Activity
Could you repeat the records below exactly as written?

Document layout detection data:
>>>>

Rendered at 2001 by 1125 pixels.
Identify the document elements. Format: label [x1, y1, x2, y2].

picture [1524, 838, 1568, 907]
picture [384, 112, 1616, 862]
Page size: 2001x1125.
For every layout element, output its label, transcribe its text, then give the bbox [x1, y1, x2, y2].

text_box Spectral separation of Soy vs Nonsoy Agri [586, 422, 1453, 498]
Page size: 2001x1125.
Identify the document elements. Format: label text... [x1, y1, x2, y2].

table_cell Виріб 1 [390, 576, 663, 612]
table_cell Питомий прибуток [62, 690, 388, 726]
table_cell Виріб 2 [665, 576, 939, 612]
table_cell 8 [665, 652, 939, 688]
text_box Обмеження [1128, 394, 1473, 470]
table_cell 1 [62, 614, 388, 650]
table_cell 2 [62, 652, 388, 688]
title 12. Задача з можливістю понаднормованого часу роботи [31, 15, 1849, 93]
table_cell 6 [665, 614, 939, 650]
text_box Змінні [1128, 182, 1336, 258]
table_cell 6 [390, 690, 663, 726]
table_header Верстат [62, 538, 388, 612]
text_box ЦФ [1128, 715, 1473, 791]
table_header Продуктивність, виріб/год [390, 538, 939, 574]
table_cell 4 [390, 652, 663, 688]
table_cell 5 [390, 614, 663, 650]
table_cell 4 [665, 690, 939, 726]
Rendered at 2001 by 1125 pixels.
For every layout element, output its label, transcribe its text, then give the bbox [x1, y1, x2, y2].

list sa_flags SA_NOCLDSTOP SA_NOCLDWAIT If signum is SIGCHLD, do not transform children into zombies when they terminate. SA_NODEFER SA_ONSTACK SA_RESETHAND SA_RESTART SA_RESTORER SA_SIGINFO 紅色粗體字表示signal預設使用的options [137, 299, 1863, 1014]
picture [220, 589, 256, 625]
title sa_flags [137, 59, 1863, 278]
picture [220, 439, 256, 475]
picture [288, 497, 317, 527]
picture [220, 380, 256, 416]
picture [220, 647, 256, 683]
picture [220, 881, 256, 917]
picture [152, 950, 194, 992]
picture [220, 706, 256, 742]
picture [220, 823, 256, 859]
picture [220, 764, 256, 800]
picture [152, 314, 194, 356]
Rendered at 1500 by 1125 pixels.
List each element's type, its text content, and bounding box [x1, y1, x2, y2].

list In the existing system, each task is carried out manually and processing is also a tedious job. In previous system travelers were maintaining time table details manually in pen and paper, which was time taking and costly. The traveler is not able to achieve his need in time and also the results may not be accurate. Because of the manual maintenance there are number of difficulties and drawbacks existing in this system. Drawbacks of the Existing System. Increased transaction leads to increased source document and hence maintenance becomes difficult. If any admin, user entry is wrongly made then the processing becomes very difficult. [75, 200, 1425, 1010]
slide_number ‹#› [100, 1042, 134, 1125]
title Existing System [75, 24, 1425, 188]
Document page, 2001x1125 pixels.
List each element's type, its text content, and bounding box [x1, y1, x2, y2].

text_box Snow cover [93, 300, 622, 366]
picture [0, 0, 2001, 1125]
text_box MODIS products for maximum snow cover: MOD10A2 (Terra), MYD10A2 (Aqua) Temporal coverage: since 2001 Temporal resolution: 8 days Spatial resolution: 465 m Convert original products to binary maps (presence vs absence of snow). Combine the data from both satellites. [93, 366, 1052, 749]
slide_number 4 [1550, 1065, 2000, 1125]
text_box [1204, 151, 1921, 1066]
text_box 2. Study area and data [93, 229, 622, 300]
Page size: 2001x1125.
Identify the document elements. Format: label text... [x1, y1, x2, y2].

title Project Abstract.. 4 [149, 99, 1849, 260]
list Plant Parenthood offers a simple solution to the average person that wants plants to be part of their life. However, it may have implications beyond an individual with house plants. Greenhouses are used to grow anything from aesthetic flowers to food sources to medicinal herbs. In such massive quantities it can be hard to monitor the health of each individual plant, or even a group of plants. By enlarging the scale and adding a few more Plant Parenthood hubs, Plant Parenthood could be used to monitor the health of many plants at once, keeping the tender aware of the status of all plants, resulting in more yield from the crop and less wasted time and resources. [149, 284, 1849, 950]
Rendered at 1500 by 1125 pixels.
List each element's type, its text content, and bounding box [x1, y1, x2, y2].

<<<<

Answer box
Rendered at 2001 by 1125 pixels.
Identify the document elements. Format: label [x1, y1, x2, y2].

picture [1524, 838, 1568, 907]
picture [384, 112, 1616, 862]
Page size: 2001x1125.
For every layout element, output its label, transcribe its text, then give the bbox [x1, y1, x2, y2].

text_box Spectral separation of Soy vs Nonsoy Agri [586, 422, 1453, 498]
Page size: 2001x1125.
Identify the document elements. Format: label text... [x1, y1, x2, y2].

table_cell Виріб 1 [390, 576, 663, 612]
table_cell Питомий прибуток [62, 690, 388, 726]
table_cell Виріб 2 [665, 576, 939, 612]
table_cell 8 [665, 652, 939, 688]
text_box Обмеження [1128, 394, 1473, 470]
table_cell 1 [62, 614, 388, 650]
table_cell 2 [62, 652, 388, 688]
title 12. Задача з можливістю понаднормованого часу роботи [31, 15, 1849, 93]
table_cell 6 [665, 614, 939, 650]
text_box Змінні [1128, 182, 1336, 258]
table_cell 6 [390, 690, 663, 726]
table_header Верстат [62, 538, 388, 612]
text_box ЦФ [1128, 715, 1473, 791]
table_header Продуктивність, виріб/год [390, 538, 939, 574]
table_cell 4 [390, 652, 663, 688]
table_cell 5 [390, 614, 663, 650]
table_cell 4 [665, 690, 939, 726]
Rendered at 2001 by 1125 pixels.
For every layout element, output its label, transcribe its text, then give the bbox [x1, y1, x2, y2].

list sa_flags SA_NOCLDSTOP SA_NOCLDWAIT If signum is SIGCHLD, do not transform children into zombies when they terminate. SA_NODEFER SA_ONSTACK SA_RESETHAND SA_RESTART SA_RESTORER SA_SIGINFO 紅色粗體字表示signal預設使用的options [137, 299, 1863, 1014]
picture [220, 589, 256, 625]
title sa_flags [137, 59, 1863, 278]
picture [220, 439, 256, 475]
picture [288, 497, 317, 527]
picture [220, 380, 256, 416]
picture [220, 647, 256, 683]
picture [220, 881, 256, 917]
picture [152, 950, 194, 992]
picture [220, 706, 256, 742]
picture [220, 823, 256, 859]
picture [220, 764, 256, 800]
picture [152, 314, 194, 356]
Rendered at 1500 by 1125 pixels.
List each element's type, its text content, and bounding box [x1, y1, x2, y2].

list In the existing system, each task is carried out manually and processing is also a tedious job. In previous system travelers were maintaining time table details manually in pen and paper, which was time taking and costly. The traveler is not able to achieve his need in time and also the results may not be accurate. Because of the manual maintenance there are number of difficulties and drawbacks existing in this system. Drawbacks of the Existing System. Increased transaction leads to increased source document and hence maintenance becomes difficult. If any admin, user entry is wrongly made then the processing becomes very difficult. [75, 200, 1425, 1010]
slide_number ‹#› [100, 1042, 134, 1125]
title Existing System [75, 24, 1425, 188]
Document page, 2001x1125 pixels.
List each element's type, its text content, and bounding box [x1, y1, x2, y2].

text_box Snow cover [93, 300, 622, 366]
picture [0, 0, 2001, 1125]
text_box MODIS products for maximum snow cover: MOD10A2 (Terra), MYD10A2 (Aqua) Temporal coverage: since 2001 Temporal resolution: 8 days Spatial resolution: 465 m Convert original products to binary maps (presence vs absence of snow). Combine the data from both satellites. [93, 366, 1052, 749]
slide_number 4 [1550, 1065, 2000, 1125]
text_box [1204, 151, 1921, 1066]
text_box 2. Study area and data [93, 229, 622, 300]
Page size: 2001x1125.
Identify the document elements. Format: label text... [x1, y1, x2, y2].

title Project Abstract.. 4 [149, 99, 1849, 260]
list Plant Parenthood offers a simple solution to the average person that wants plants to be part of their life. However, it may have implications beyond an individual with house plants. Greenhouses are used to grow anything from aesthetic flowers to food sources to medicinal herbs. In such massive quantities it can be hard to monitor the health of each individual plant, or even a group of plants. By enlarging the scale and adding a few more Plant Parenthood hubs, Plant Parenthood could be used to monitor the health of many plants at once, keeping the tender aware of the status of all plants, resulting in more yield from the crop and less wasted time and resources. [149, 284, 1849, 950]
Rendered at 1500 by 1125 pixels.
List each element's type, its text content, and bounding box [x1, y1, x2, y2].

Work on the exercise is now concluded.